À titre de recteur de l'Université Laval, je suis très heureux de m'être associé à cet événement d'envergure internationale, le plus important colloque jamais tenu au Canada sur le télétravail.

Pour la première fois au pays, nous avons observé tous les enjeux que le phénomène du télétravail pose à nos lois, nos organisations, nos institutions et, enfin à nos travailleurs et travailleuses. Cette rencontre aura permis de nous comparer à d'autres sociétés modernes à la fois pour nous en inspirer mais aussi pour y promouvoir les expériences vécues ici. Il nous aura aussi, et surtout, permis d'approfondir les questions multiples et complexes que pose l'émergence du télétravail.

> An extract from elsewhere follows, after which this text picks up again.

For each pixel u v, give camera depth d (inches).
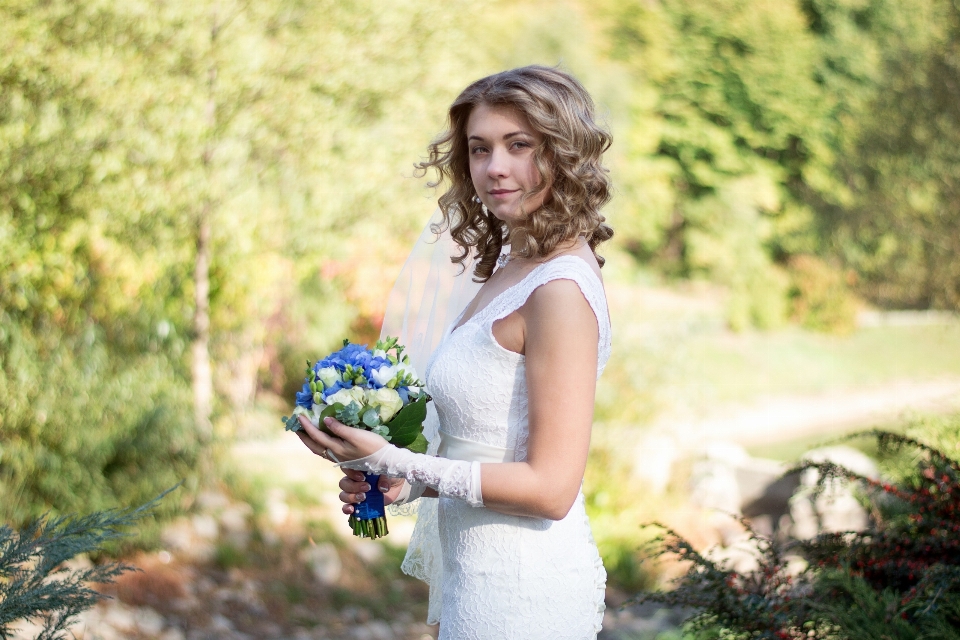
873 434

Ensuite, l'intégration efficace de la composante télétravail dans les organisations exige, de la part des gestionnaires, un effort considérable de réflexion et de remise en question des politiques organisationnelles et des méthodes de gestion. À ce sujet, les défis sont importants avec la nécessité de formaliser les attentes vis-à-vis des travailleurs avec ce que ça comporte de rigidité dans la gestion du travail, de définir de nouvelles méthodes de suivi, de renforcer le lien de confiance avec les travailleurs, de trouver des moyens de recréer les interactions entre membres de l'équipe de travail, de favoriser la mise en commun des expertises et le transfert des connaissances entre travailleurs expérimentés et plus jeunes et, plus globalement, de renforcer le sentiment d'appartenance à l'organisation.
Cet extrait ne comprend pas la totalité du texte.